## Written task:
Copy out the data line by line exactly, from its start to the line bearing "不锈钢链条的应用越来越广泛了，那么不锈钢链条的储存和置", inclusive.

## Dataset records:

================

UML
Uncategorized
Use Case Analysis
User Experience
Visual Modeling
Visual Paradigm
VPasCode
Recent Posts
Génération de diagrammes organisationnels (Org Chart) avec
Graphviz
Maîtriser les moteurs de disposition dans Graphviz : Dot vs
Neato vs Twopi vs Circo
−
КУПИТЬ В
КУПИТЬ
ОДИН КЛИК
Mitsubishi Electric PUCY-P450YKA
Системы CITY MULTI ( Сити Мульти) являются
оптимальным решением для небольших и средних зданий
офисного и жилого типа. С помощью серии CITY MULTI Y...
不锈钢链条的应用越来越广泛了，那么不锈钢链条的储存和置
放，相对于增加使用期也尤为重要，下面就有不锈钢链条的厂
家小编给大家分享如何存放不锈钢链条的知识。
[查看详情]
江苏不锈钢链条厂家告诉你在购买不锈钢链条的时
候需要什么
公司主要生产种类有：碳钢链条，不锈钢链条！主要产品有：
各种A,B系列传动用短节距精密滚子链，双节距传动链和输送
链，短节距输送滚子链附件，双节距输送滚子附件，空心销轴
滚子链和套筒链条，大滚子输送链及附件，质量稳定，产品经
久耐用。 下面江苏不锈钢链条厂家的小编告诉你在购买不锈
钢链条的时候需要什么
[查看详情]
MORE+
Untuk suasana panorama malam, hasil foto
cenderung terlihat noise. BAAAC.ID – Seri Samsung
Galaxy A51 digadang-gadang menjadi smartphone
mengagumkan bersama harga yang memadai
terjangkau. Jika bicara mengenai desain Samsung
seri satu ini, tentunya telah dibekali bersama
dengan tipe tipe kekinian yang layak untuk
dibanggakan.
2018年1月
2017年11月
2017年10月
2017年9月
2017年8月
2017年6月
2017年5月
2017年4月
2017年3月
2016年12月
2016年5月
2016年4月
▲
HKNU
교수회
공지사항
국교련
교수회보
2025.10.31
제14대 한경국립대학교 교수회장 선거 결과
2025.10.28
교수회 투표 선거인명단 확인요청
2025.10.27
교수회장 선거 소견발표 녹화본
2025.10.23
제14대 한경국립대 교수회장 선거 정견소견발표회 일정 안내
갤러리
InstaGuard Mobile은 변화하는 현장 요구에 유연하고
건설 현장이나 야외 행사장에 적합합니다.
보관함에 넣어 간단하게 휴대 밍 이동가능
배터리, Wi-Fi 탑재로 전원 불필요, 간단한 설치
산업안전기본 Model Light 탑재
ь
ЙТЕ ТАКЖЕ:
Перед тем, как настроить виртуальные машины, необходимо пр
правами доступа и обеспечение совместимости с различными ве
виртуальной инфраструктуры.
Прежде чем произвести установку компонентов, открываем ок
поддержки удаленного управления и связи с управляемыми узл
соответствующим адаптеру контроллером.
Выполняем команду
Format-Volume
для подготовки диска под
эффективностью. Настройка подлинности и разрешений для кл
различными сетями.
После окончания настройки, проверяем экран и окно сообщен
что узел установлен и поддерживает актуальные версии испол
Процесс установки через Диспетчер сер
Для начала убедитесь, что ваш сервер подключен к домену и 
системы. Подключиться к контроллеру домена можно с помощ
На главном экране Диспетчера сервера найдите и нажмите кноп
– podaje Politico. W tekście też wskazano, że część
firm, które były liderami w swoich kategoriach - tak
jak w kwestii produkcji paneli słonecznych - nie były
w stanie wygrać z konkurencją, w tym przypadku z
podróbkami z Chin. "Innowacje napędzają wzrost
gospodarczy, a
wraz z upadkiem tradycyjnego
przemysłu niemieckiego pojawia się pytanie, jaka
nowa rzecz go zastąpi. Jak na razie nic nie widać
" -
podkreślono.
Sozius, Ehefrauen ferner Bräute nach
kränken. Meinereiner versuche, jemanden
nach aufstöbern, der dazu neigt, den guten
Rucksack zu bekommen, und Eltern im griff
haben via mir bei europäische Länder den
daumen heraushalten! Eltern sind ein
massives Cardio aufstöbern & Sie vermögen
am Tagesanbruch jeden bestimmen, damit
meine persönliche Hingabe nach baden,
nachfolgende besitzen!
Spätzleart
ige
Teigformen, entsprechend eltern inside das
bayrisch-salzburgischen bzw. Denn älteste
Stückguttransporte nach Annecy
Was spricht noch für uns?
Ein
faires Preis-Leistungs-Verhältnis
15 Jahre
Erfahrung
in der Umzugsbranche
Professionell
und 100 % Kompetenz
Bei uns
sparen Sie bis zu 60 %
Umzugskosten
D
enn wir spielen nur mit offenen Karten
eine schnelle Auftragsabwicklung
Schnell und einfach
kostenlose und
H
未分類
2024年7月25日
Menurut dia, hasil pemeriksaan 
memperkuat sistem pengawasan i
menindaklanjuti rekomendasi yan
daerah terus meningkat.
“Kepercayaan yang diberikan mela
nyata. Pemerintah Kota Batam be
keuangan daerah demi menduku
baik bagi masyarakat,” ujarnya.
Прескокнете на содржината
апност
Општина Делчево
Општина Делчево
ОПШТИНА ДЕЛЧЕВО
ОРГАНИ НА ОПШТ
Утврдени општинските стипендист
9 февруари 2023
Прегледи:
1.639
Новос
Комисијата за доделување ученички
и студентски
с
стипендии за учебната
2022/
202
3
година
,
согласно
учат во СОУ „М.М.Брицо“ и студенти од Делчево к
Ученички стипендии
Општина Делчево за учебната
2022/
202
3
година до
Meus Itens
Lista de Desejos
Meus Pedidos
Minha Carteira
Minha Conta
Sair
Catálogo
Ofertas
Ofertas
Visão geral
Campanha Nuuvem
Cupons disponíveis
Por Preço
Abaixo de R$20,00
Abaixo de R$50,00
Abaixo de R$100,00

================

## Response area:
UML
Uncategorized
Use Case Analysis
User Experience
Visual Modeling
Visual Paradigm
VPasCode
Recent Posts
Génération de diagrammes organisationnels (Org Chart) avec
Graphviz
Maîtriser les moteurs de disposition dans Graphviz : Dot vs
Neato vs Twopi vs Circo
−
КУПИТЬ В
КУПИТЬ
ОДИН КЛИК
Mitsubishi Electric PUCY-P450YKA
Системы CITY MULTI ( Сити Мульти) являются
оптимальным решением для небольших и средних зданий
офисного и жилого типа. С помощью серии CITY MULTI Y...
不锈钢链条的应用越来越广泛了，那么不锈钢链条的储存和置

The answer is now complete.